OPINION: Popular teen shows weren’t made for everyone

A close up of a blonde woman with sunglasses, with three identical clones behind her.
(Bella Pettengill • The Student Life)

Our childhoods’ most popular teen shows weren’t written for me. 

Don’t get me wrong, I watch them. Enjoy them, even. But they were written from a distinctly privileged perspective and for a particular audience. Newsflash: characters who come from privilege and are “making their way up” are not exactly representative of all viewers. I do not mean to discourage you from watching these shows, but rather to encourage you to recognize what they lack.

Some of my favorite shows happen to be revered 2000s classics, like “One Tree Hill” and “The O.C.” Other well-known shows from this time are “90210,” “Gossip Girl” and “Gilmore Girls.” All entertaining, but not at all realistic in the ways that matter. 

Take “One Tree Hill,” a show centered around a majority white cast with the exception of characters like Skills and Fergie, who are given nowhere near the amount of screen time as the main characters. Or “The O.C.,” which follows lovable — but rich and white — teens from sheltered backgrounds. And “Gilmore Girls,” while a famously comforting show, suffers from a lack of diversity from nearly all directions. Watch a “Gossip Girl” trailer and the pattern is self-explanatory: much of the television we know and love tells white stories from white perspectives. 

It is not that none of these shows had characters from underprivileged backgrounds, but what representation these shows did have was rarely accurate. In “The O.C.”, the only representation consisted of stereotypical portrayals of people of color from working-class communities. Though there is representation present, it’s not much better than the original “Gossip Girl”, where the cast contains only white, upper-class teenagers. Both instances go to show, heteronormative and homogenous characterizations of our generation need to go.

As a woman of color, it’s hard to reconcile our generation’s favorite shows with their almost exclusive focus on white stories. It is especially difficult to hear people say that these shows have had a cultural impact while not being representative of their viewers. The representativeness — or lack thereof — of the most popular shows indicates to audiences that the stories worth telling are ones from primarily white perspectives. It signifies a preference for privilege and uniformity in a world that contains a myriad of perspectives and intersectional identities.

Teen shows today are making changes. These more recent shows include “Never Have I Ever,” “High School Musical: The Musical: The Series,” and a personal favorite, “Sex Education.” It’s promising to see that I see people who look like me from my sources of entertainment. On the other hand, though we see diverse casts in shows like “Euphoria”, the show still suffers from unfinished storylines for its marginalized characters, negative stereotyping and cliches. Every character, whether the side or main role, deserves a thorough, representative and non-exploitative narrative that speaks to watchers who see themselves in these TV personalities. 
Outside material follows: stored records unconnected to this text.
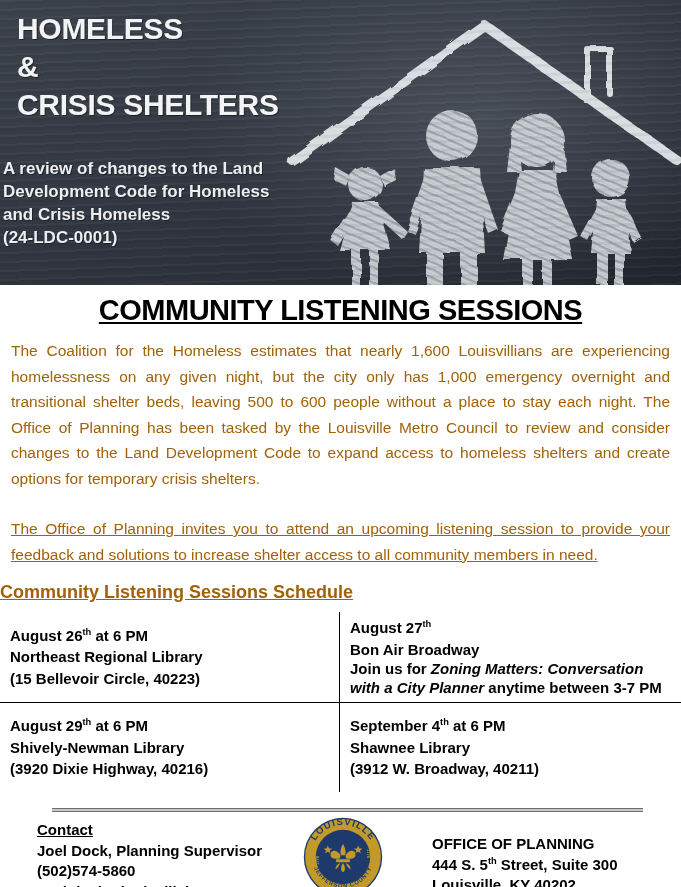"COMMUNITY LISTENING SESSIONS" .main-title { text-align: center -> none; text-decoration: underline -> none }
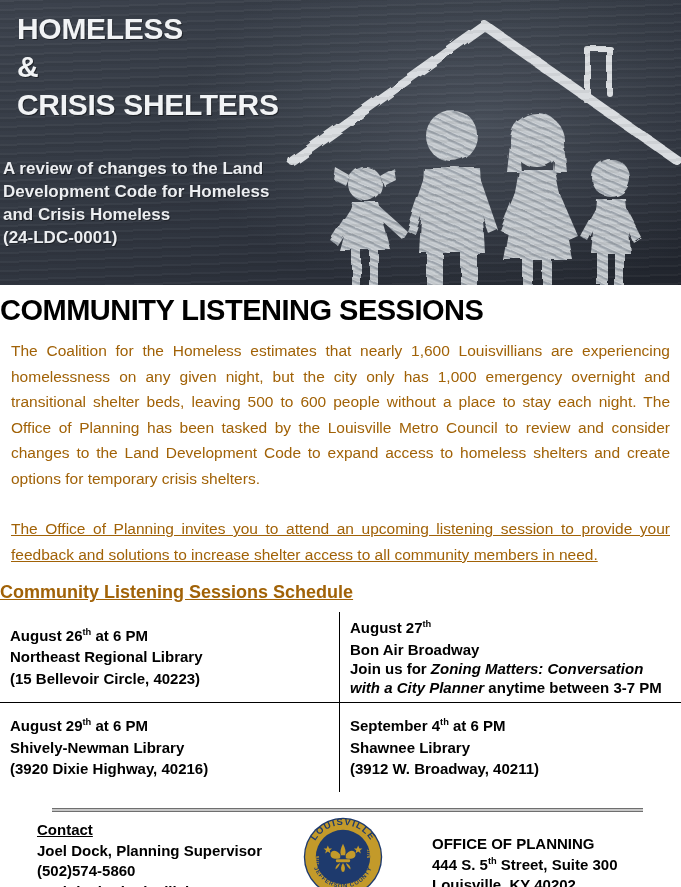"Community Listening Sessions Schedule" .sched-head { color: #a16207 -> #0c4a6e; text-align: none -> center }
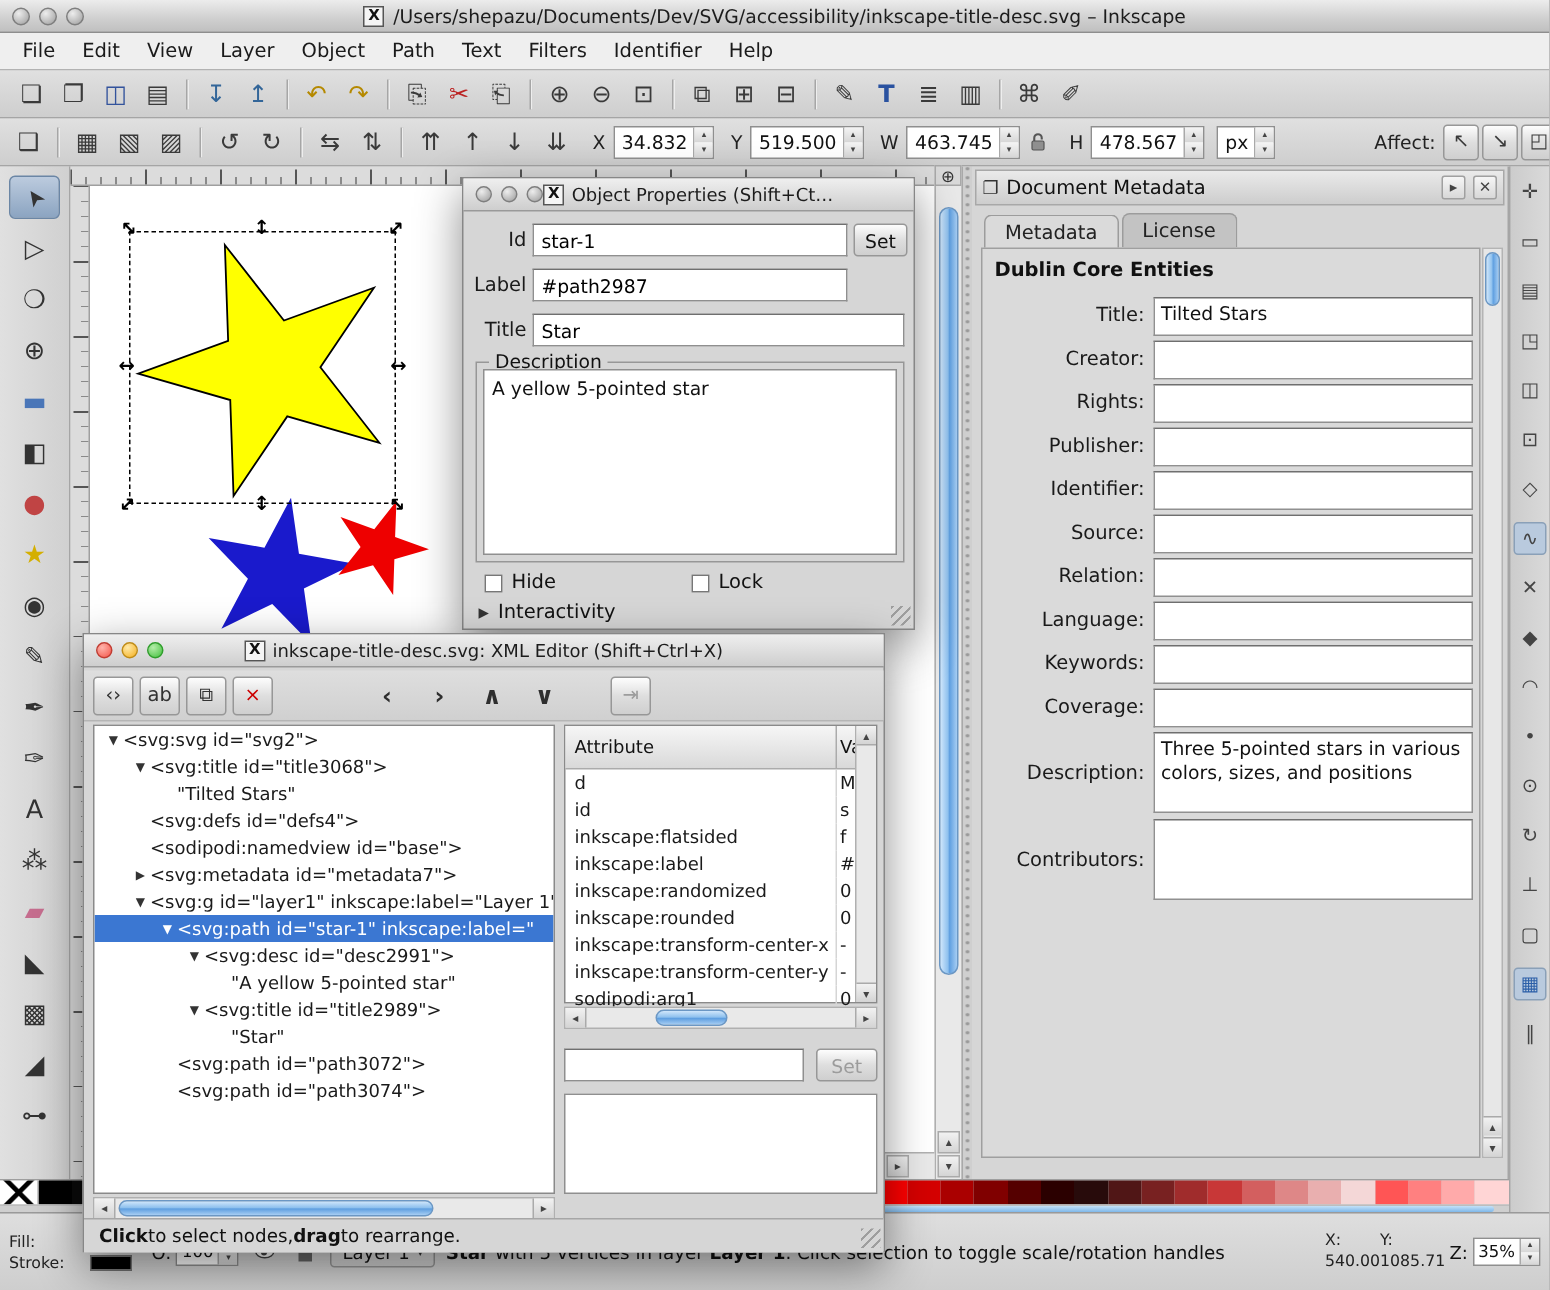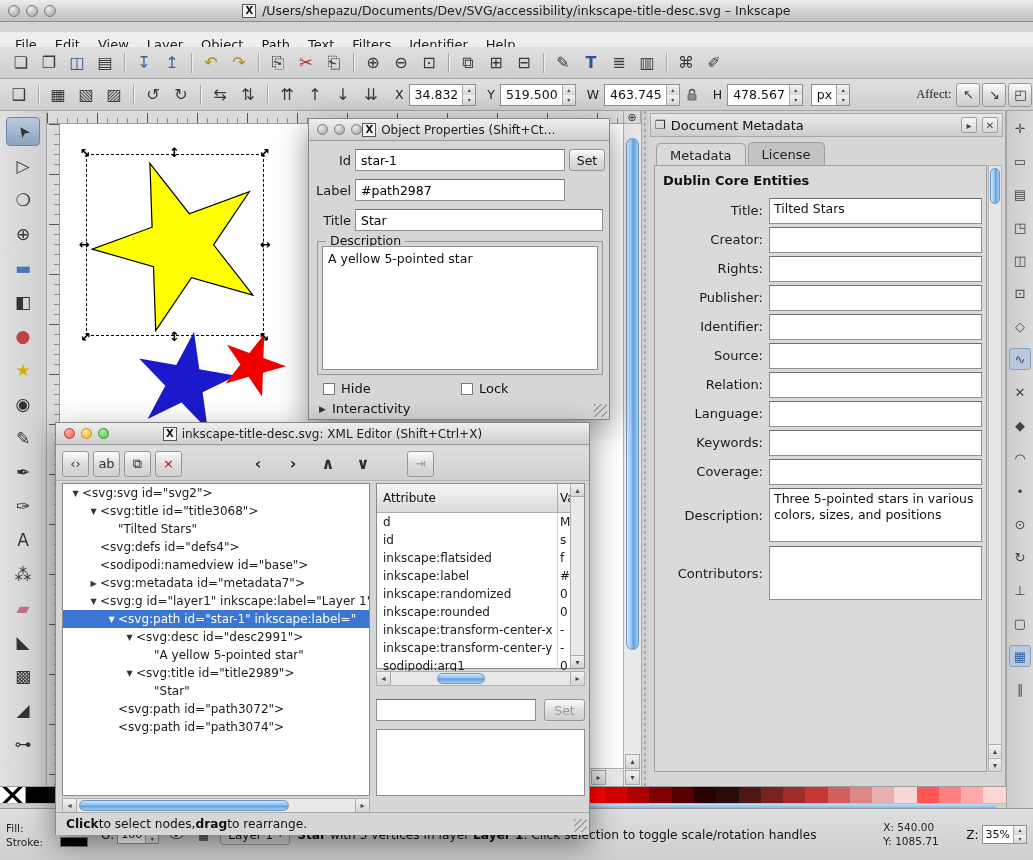"File" #menubar { top: 32px -> 22px }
The best characters are the most realistic ones. And the best shows are those with a cast reflective of the people we encounter in our day-to-day lives and the individual experiences we’ve had. Teen shows need to stop associating characters with their racial stereotypes. They need to stop demonizing the most diverse characters, or killing them off to evoke the white savior complex. Consult the people who are playing the characters you’ve created, and consult their communities. Television should stop manipulating real stories into what are supposedly more entertaining ones. It is a disservice to underrepresented communities and the stories they wish to tell.

I ask all of you to watch the shows you watch with a critical eye. We should not feel guilt for enjoying the shows we enjoy. Instead, we should ask ourselves if the show in question demonstrates diverse, accurate and non-stereotypical representation and narratives. Respect your stories by keeping your favorite creators accountable.

Shay Suresh CM ’24 is from San Jose, California. She loves literary fiction, indie music and making Pinterest boards.